Climate data for Malta, Paraíba (1961–1990)
| Month | Jan | Feb | Mar | Apr | May | Jun | Jul | Aug | Sep | Oct | Nov | Dec | Year |
| Mean daily maximum °C (°F) | 33.7 (92.7) | 32.8 (91.0) | 32.0 (89.6) | 31.5 (88.7) | 30.8 (87.4) | 30.1 (86.2) | 30.2 (86.4) | 31.7 (89.1) | 33.1 (91.6) | 34.3 (93.7) | 34.7 (94.5) | 34.5 (94.1) | 32.5 (90.5) |
| Daily mean °C (°F) | 26.7 (80.1) | 26.1 (79.0) | 25.6 (78.1) | 25.4 (77.7) | 24.8 (76.6) | 24.0 (75.2) | 23.9 (75.0) | 24.5 (76.1) | 25.5 (77.9) | 26.4 (79.5) | 26.8 (80.2) | 27.0 (80.6) | 25.6 (78.1) |
| Mean daily minimum °C (°F) | 21.5 (70.7) | 21.3 (70.3) | 21.1 (70.0) | 20.8 (69.4) | 20.2 (68.4) | 19.3 (66.7) | 18.6 (65.5) | 18.6 (65.5) | 19.7 (67.5) | 20.5 (68.9) | 21.1 (70.0) | 21.5 (70.7) | 20.4 (68.7) |
| Average rainfall mm (inches) | 65.3 (2.57) | 121.4 (4.78) | 215.9 (8.50) | 177.3 (6.98) | 62.7 (2.47) | 28.9 (1.14) | 15.0 (0.59) | 2.3 (0.09) | 2.9 (0.11) | 6.3 (0.25) | 10.6 (0.42) | 18.8 (0.74) | 727.5 (28.64) |
Source: Departamento de Ciências Atmosféricas da UFCG.

==Demographics==

Malta's population (Maltenses) is made up of two main ethnic groups: Europeans (mainly Portuguese), and Africans.
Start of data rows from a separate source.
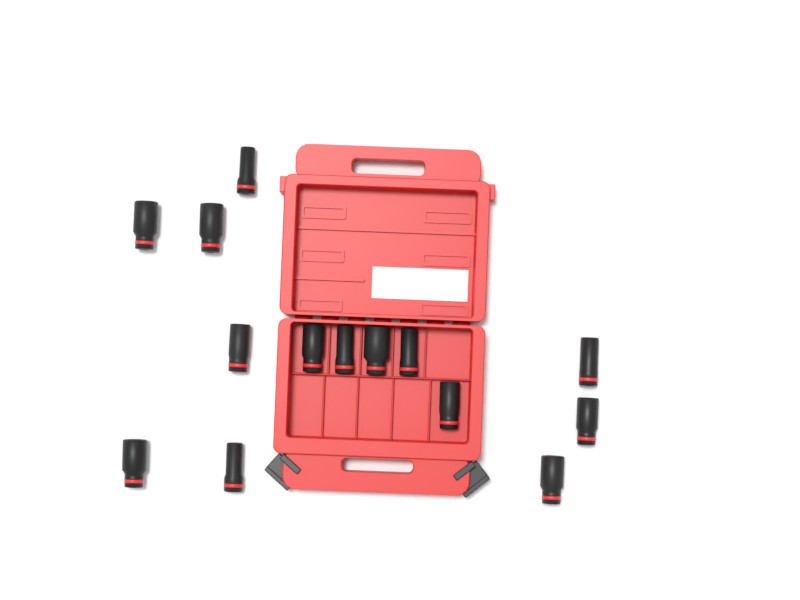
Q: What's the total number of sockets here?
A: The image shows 14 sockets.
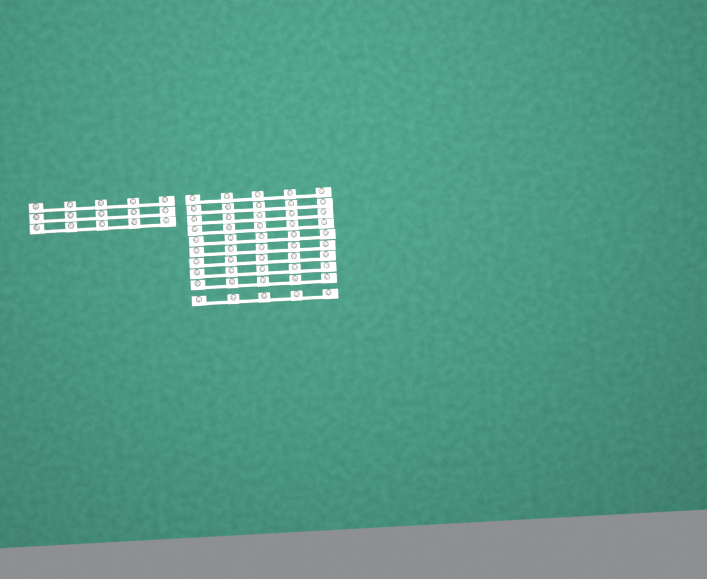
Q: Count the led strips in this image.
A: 13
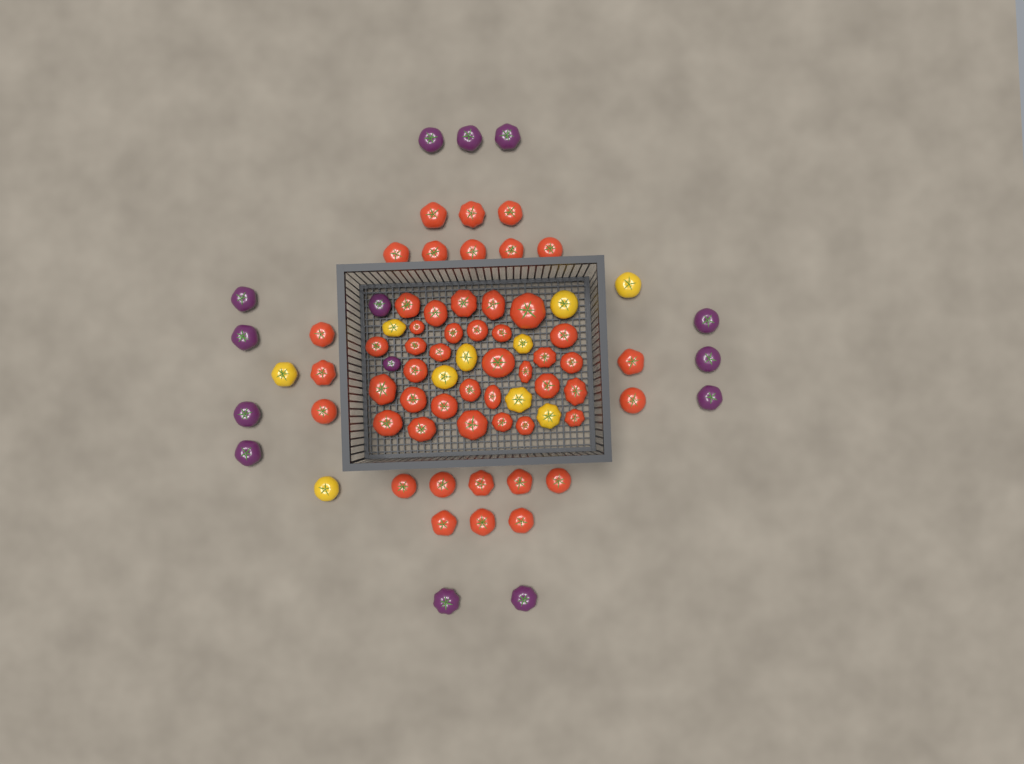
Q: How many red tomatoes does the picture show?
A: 52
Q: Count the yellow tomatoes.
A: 10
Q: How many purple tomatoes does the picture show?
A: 14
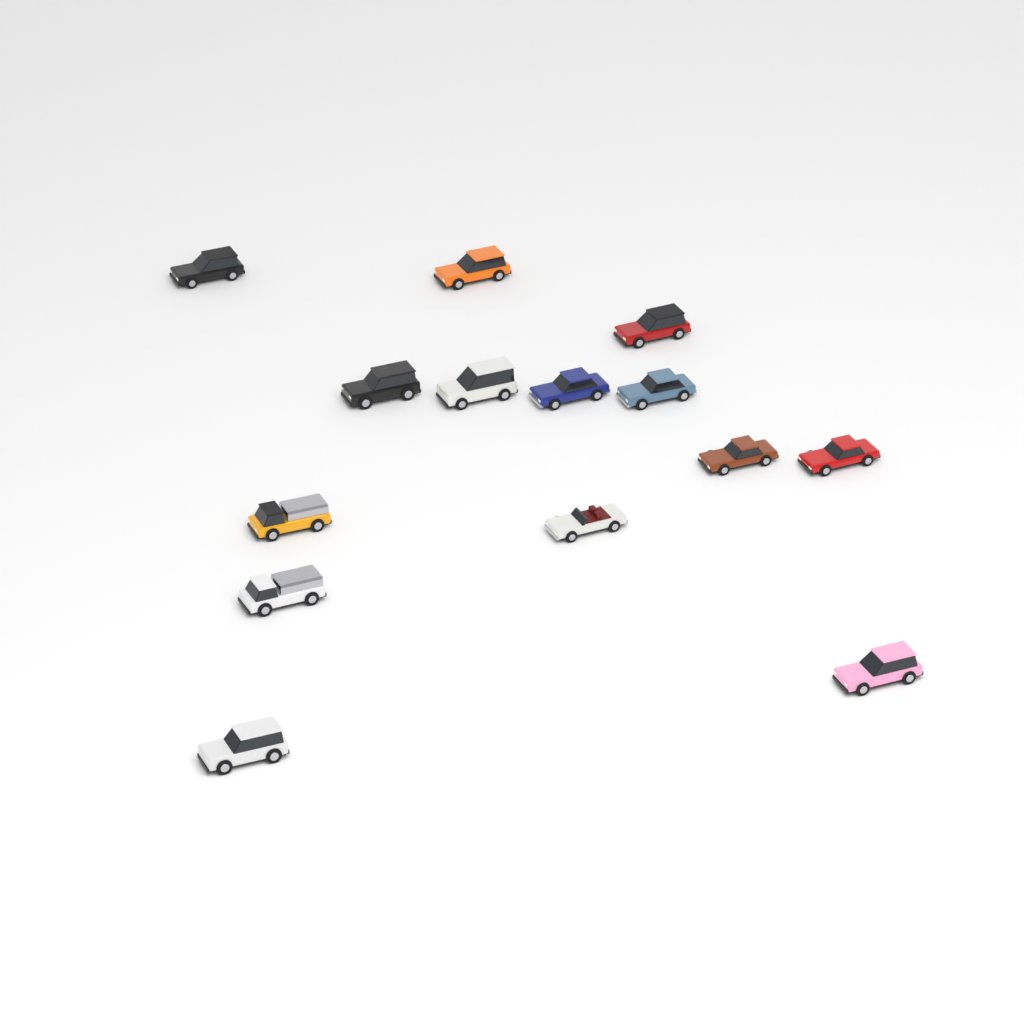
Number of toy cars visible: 14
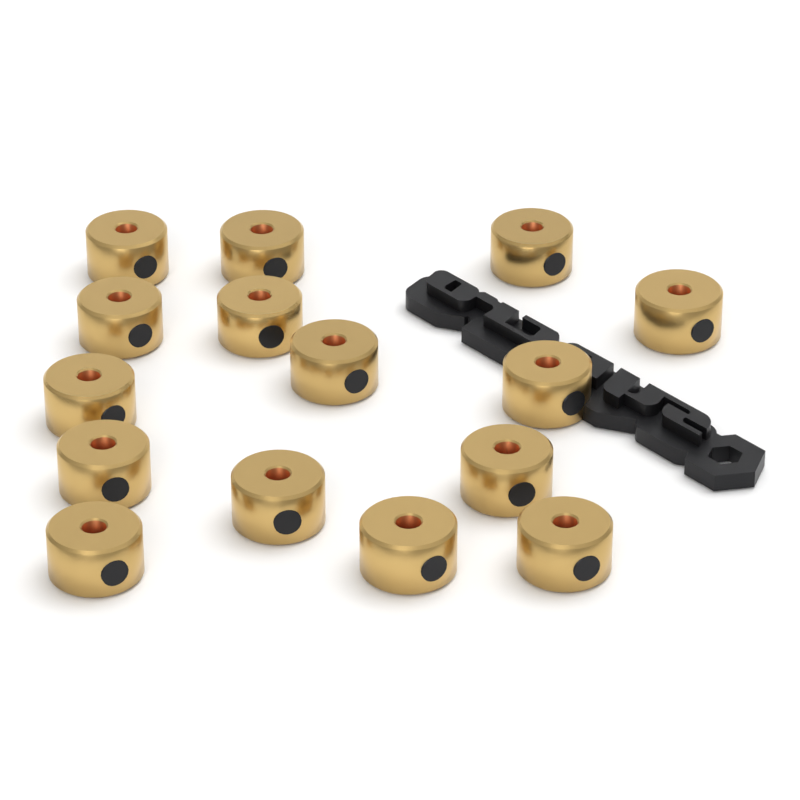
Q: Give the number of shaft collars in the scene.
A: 15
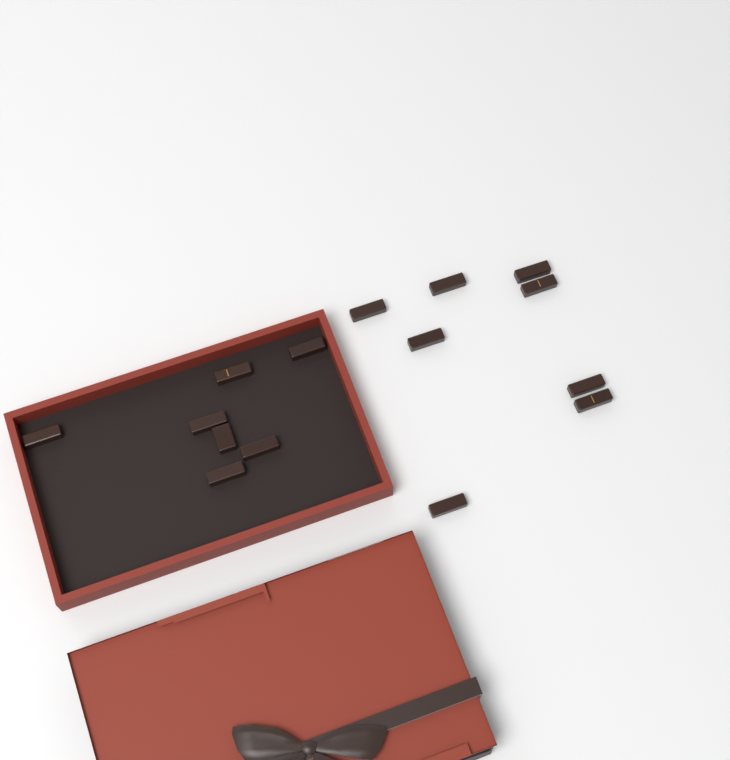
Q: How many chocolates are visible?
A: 15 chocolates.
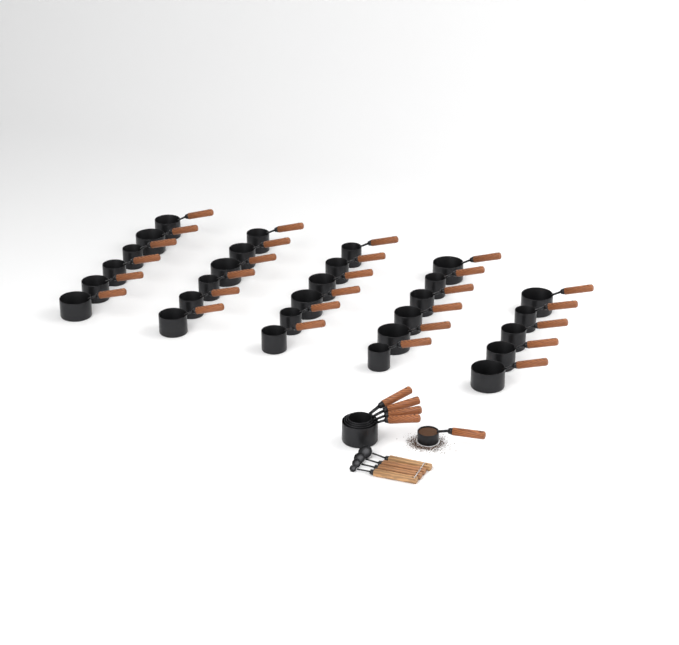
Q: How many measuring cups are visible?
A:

Roman Catholic and Protestant are the dominant religions in Malta. Data from a 2010 census on religious affiliation indicates that approximately 97 percent of the population is Christian. The composition of the maltense population is:
- Roman Catholicism, 89.76%
- Pentecostal, 5.26%
- Protestan, 1.50% and
- no religion, 2.94%.

===Race===

The census found 3,017 Pardo (multiracial) people (53.8%), 2,247 White people (40.0%), 313 Black people (5.6%) and 32 Asian people (0.6%).

===Age structure===

0–14 years:
26.1% (total 1478)

15–64 years:
57.6% (total 3215)

60 years and over:
16.3% (total 920) (2010 census).

==Economics==
The service sector is the largest component of Malta GDP at 67 percent, followed by the industrial sector at 21 percent. Agriculture represents 12 percent of GDP (2012).

===Power plants===
There are two solar parks in development in the town. When finished, it will be the Paraíba's largest solar power park. It has allotted 60 MW of solar power capacity to 2 solar project developers, the Usina Fotovoltaica Malta and the Usina Fotovoltaica Angicos I. This is expected to bring in investments of R$300 million.